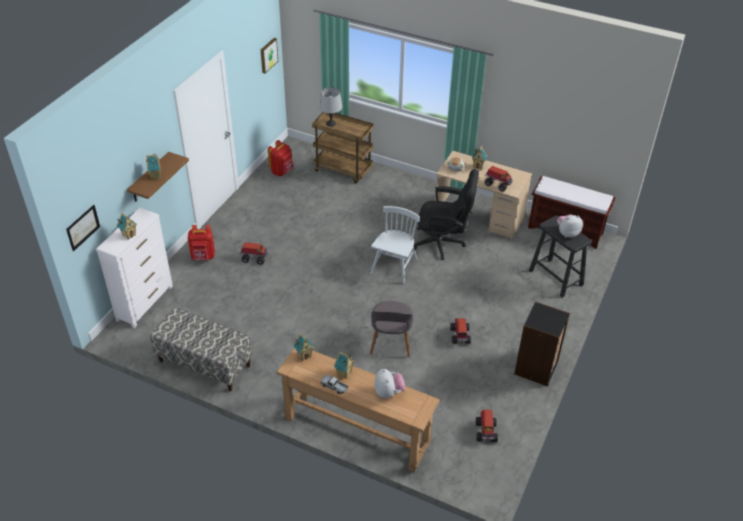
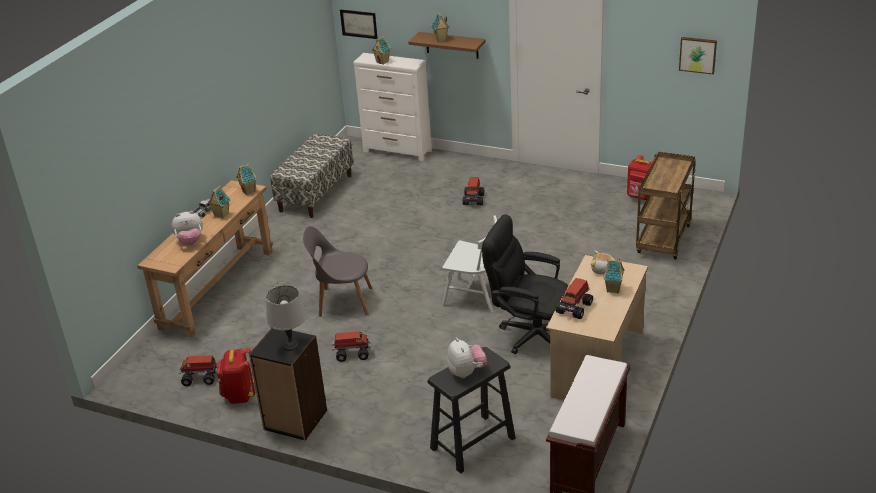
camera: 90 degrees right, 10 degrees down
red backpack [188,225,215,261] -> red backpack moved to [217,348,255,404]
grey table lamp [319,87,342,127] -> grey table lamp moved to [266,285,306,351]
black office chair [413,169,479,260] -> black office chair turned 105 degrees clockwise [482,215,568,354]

= = =

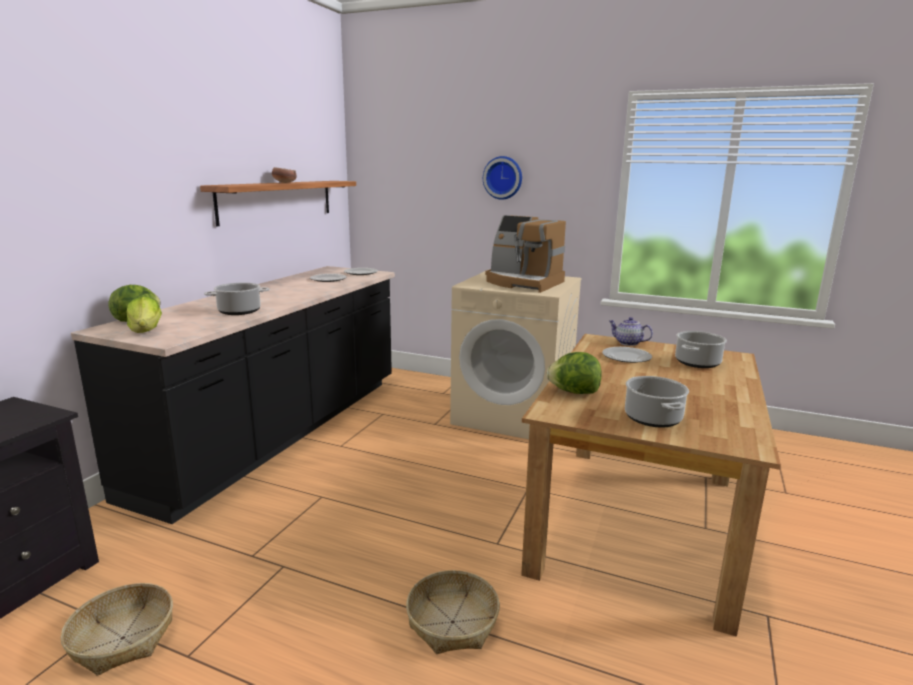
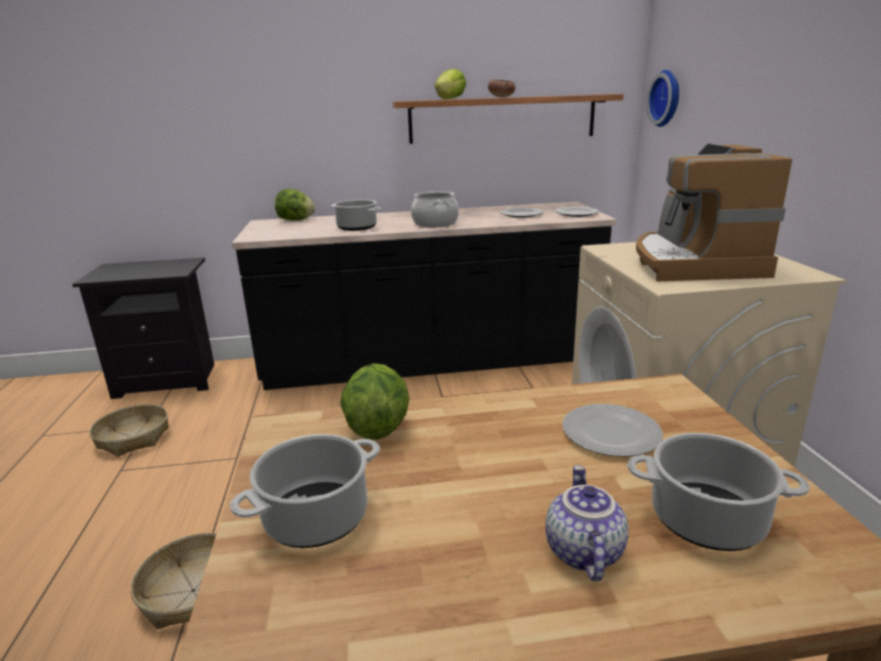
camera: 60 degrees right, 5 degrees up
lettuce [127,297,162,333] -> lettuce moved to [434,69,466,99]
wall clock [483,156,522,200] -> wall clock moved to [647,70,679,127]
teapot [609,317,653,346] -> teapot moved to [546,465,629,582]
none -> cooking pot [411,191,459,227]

= = =

▶ _Task instructions_:
From the material given, work out how many lines hold the string "right"; state that number and nothing further.

▶ _Finished exercise_:
2